Evelyn Waugh bottles the intoxicating vapour of a vanished era in this novel about the middle class Charles Ryder, who meets upper class Sebastian Flyte at Oxford University in the 1920s. Scrap the wartime prologue, and Charles’s entire relationship with Sebastian’s sister Julia (Dear Evelyn, Thank you for your manuscript, a few suggested cuts…) and you’re looking at one of the most affecting love affairs in the English language (Chris Harvey).

The Spectator has posted a list of what its writers are reading on their summer holidays. Here’s an excerpt:

Peter Jones
Most of my holidays have been taken giving talks about the ancient world to travellers on boats, an extremely agreeable way of passing the time but not without its duties and obligations. My reading matter therefore takes me back into familiar comfort zones, guaranteeing irresponsible, honest pleasures on every page, exemplified by P.G. Wodehouse (High Stakes) and Evelyn Waugh (Scoop).

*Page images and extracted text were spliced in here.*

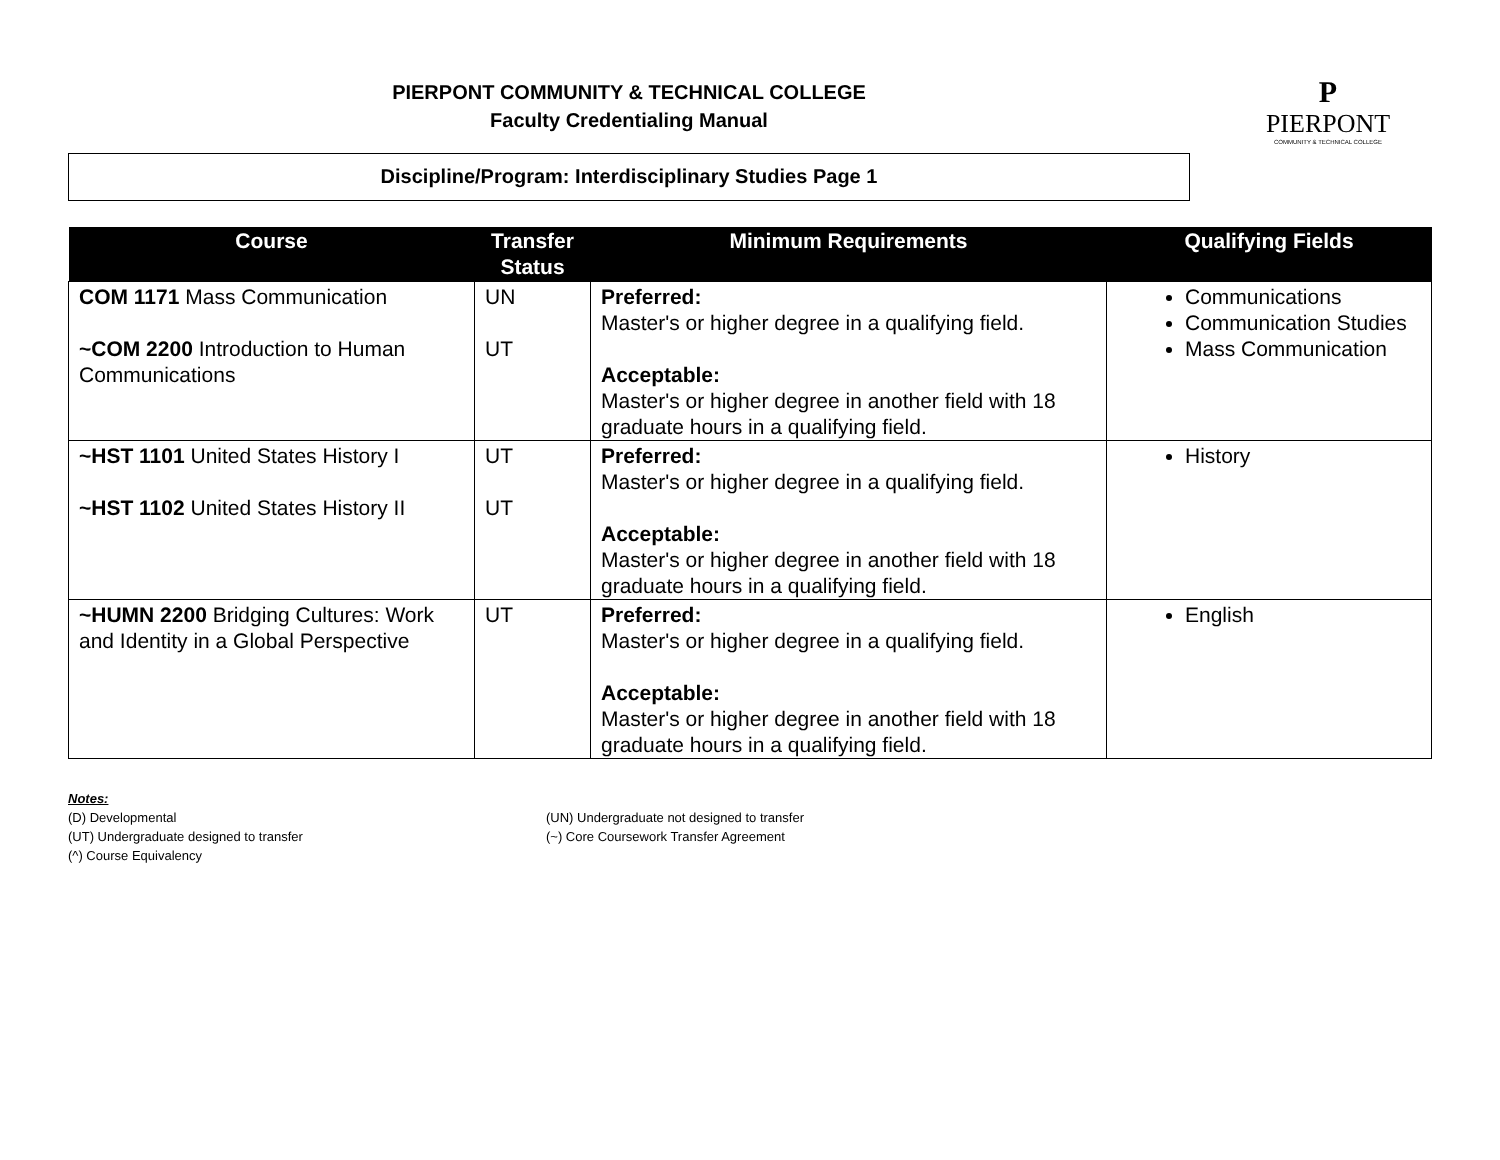PIERPONT COMMUNITY & TECHNICAL COLLEGE
Faculty Credentialing Manual
Discipline/Program: Interdisciplinary Studies Page 1
P
PIERPONT
COMMUNITY & TECHNICAL COLLEGE
| Course | Transfer Status | Minimum Requirements | Qualifying Fields |
| --- | --- | --- | --- |
| COM 1171 Mass Communication ~COM 2200 Introduction to Human Communications | UN UT | Preferred: Master's or higher degree in a qualifying field. Acceptable: Master's or higher degree in another field with 18 graduate hours in a qualifying field. | Communications Communication Studies Mass Communication |
| ~HST 1101 United States History I ~HST 1102 United States History II | UT UT | Preferred: Master's or higher degree in a qualifying field. Acceptable: Master's or higher degree in another field with 18 graduate hours in a qualifying field. | History |
| ~HUMN 2200 Bridging Cultures: Work and Identity in a Global Perspective | UT | Preferred: Master's or higher degree in a qualifying field. Acceptable: Master's or higher degree in another field with 18 graduate hours in a qualifying field. | English |
Notes:
(D) Developmental
(UT) Undergraduate designed to transfer
(^) Course Equivalency
(UN) Undergraduate not designed to transfer
(~) Core Coursework Transfer Agreement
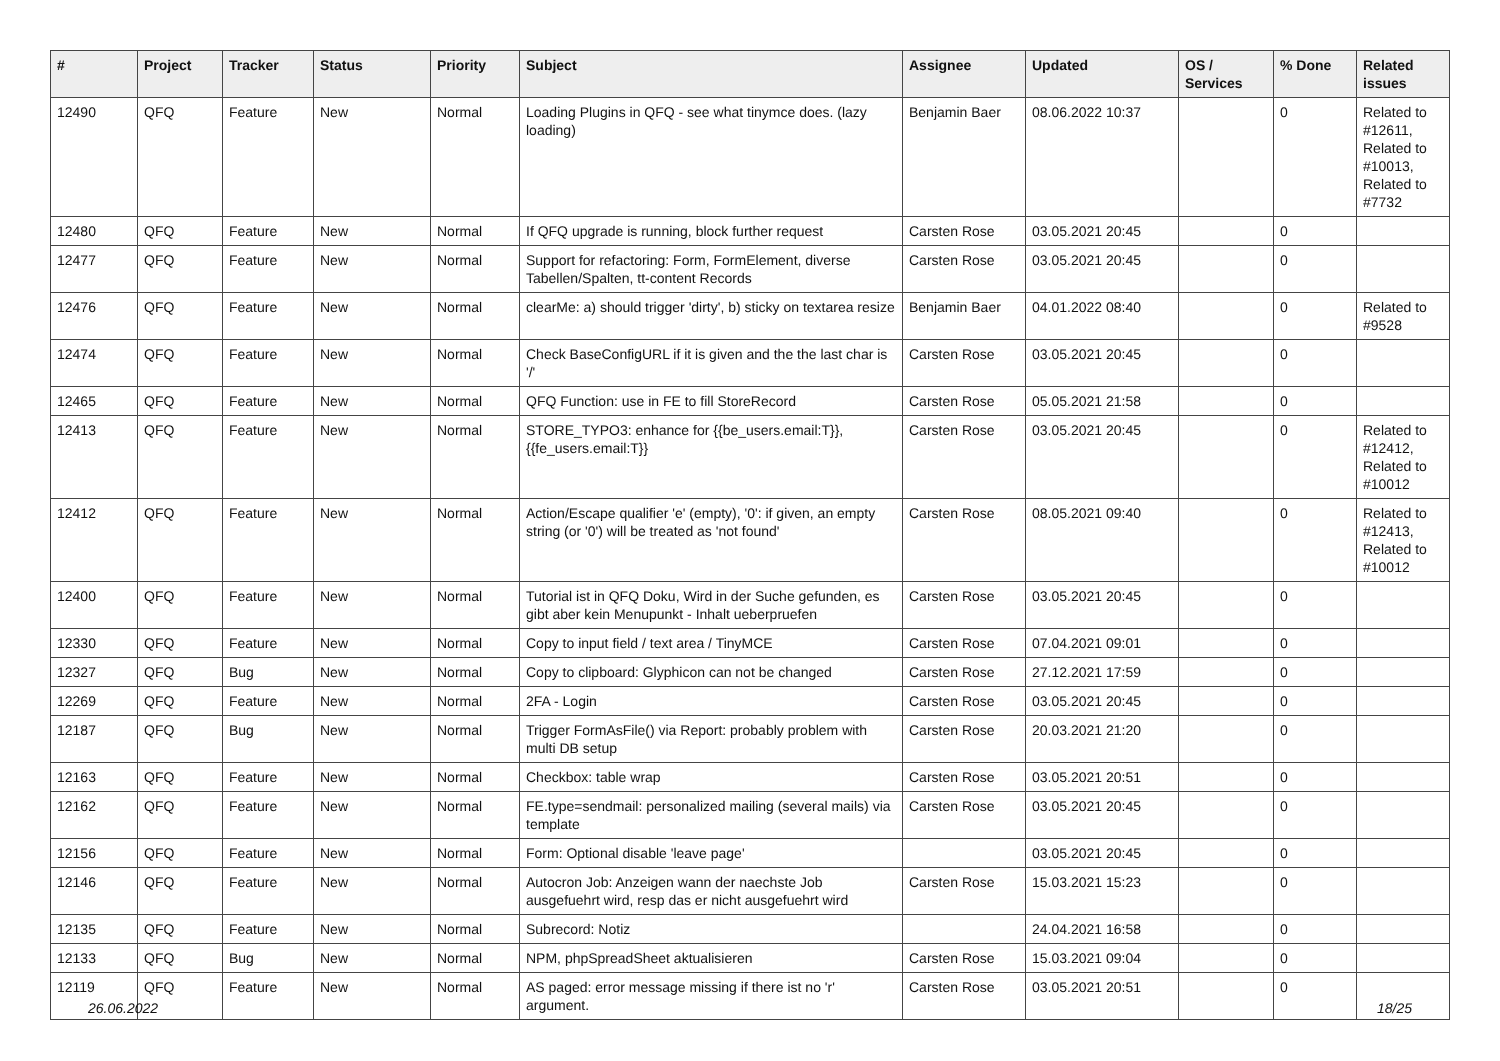| # | Project | Tracker | Status | Priority | Subject | Assignee | Updated | OS / Services | % Done | Related issues |
| --- | --- | --- | --- | --- | --- | --- | --- | --- | --- | --- |
| 12490 | QFQ | Feature | New | Normal | Loading Plugins in QFQ - see what tinymce does. (lazy loading) | Benjamin Baer | 08.06.2022 10:37 | | 0 | Related to #12611, Related to #10013, Related to #7732 |
| 12480 | QFQ | Feature | New | Normal | If QFQ upgrade is running, block further request | Carsten Rose | 03.05.2021 20:45 | | 0 | |
| 12477 | QFQ | Feature | New | Normal | Support for refactoring: Form, FormElement, diverse Tabellen/Spalten, tt-content Records | Carsten Rose | 03.05.2021 20:45 | | 0 | |
| 12476 | QFQ | Feature | New | Normal | clearMe: a) should trigger 'dirty', b) sticky on textarea resize | Benjamin Baer | 04.01.2022 08:40 | | 0 | Related to #9528 |
| 12474 | QFQ | Feature | New | Normal | Check BaseConfigURL if it is given and the the last char is '/' | Carsten Rose | 03.05.2021 20:45 | | 0 | |
| 12465 | QFQ | Feature | New | Normal | QFQ Function: use in FE to fill StoreRecord | Carsten Rose | 05.05.2021 21:58 | | 0 | |
| 12413 | QFQ | Feature | New | Normal | STORE_TYPO3: enhance for {{be_users.email:T}}, {{fe_users.email:T}} | Carsten Rose | 03.05.2021 20:45 | | 0 | Related to #12412, Related to #10012 |
| 12412 | QFQ | Feature | New | Normal | Action/Escape qualifier 'e' (empty), '0': if given, an empty string (or '0') will be treated as 'not found' | Carsten Rose | 08.05.2021 09:40 | | 0 | Related to #12413, Related to #10012 |
| 12400 | QFQ | Feature | New | Normal | Tutorial ist in QFQ Doku, Wird in der Suche gefunden, es gibt aber kein Menupunkt - Inhalt ueberpruefen | Carsten Rose | 03.05.2021 20:45 | | 0 | |
| 12330 | QFQ | Feature | New | Normal | Copy to input field / text area / TinyMCE | Carsten Rose | 07.04.2021 09:01 | | 0 | |
| 12327 | QFQ | Bug | New | Normal | Copy to clipboard: Glyphicon can not be changed | Carsten Rose | 27.12.2021 17:59 | | 0 | |
| 12269 | QFQ | Feature | New | Normal | 2FA - Login | Carsten Rose | 03.05.2021 20:45 | | 0 | |
| 12187 | QFQ | Bug | New | Normal | Trigger FormAsFile() via Report: probably problem with multi DB setup | Carsten Rose | 20.03.2021 21:20 | | 0 | |
| 12163 | QFQ | Feature | New | Normal | Checkbox: table wrap | Carsten Rose | 03.05.2021 20:51 | | 0 | |
| 12162 | QFQ | Feature | New | Normal | FE.type=sendmail: personalized mailing (several mails) via template | Carsten Rose | 03.05.2021 20:45 | | 0 | |
| 12156 | QFQ | Feature | New | Normal | Form: Optional disable 'leave page' | | 03.05.2021 20:45 | | 0 | |
| 12146 | QFQ | Feature | New | Normal | Autocron Job: Anzeigen wann der naechste Job ausgefuehrt wird, resp das er nicht ausgefuehrt wird | Carsten Rose | 15.03.2021 15:23 | | 0 | |
| 12135 | QFQ | Feature | New | Normal | Subrecord: Notiz | | 24.04.2021 16:58 | | 0 | |
| 12133 | QFQ | Bug | New | Normal | NPM, phpSpreadSheet aktualisieren | Carsten Rose | 15.03.2021 09:04 | | 0 | |
| 12119 | QFQ | Feature | New | Normal | AS paged: error message missing if there ist no 'r' argument. | Carsten Rose | 03.05.2021 20:51 | | 0 | |
26.06.2022 18/25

–Gareth Roberts also in The Spectator has an article in which he explains how “stonewalling” by government officials and others seeking to avoid unfavorable news has recently been carried to new heights. Here’s an example where Waugh is cited:

The Biden administration has escaped from recession simply by changing the definition of recession, with Big Tech in the shape of Wikipedia rewriting its definition to suit. This is something you might expect to find in one of Evelyn Waugh’s travelogues of failed states of the 1930s.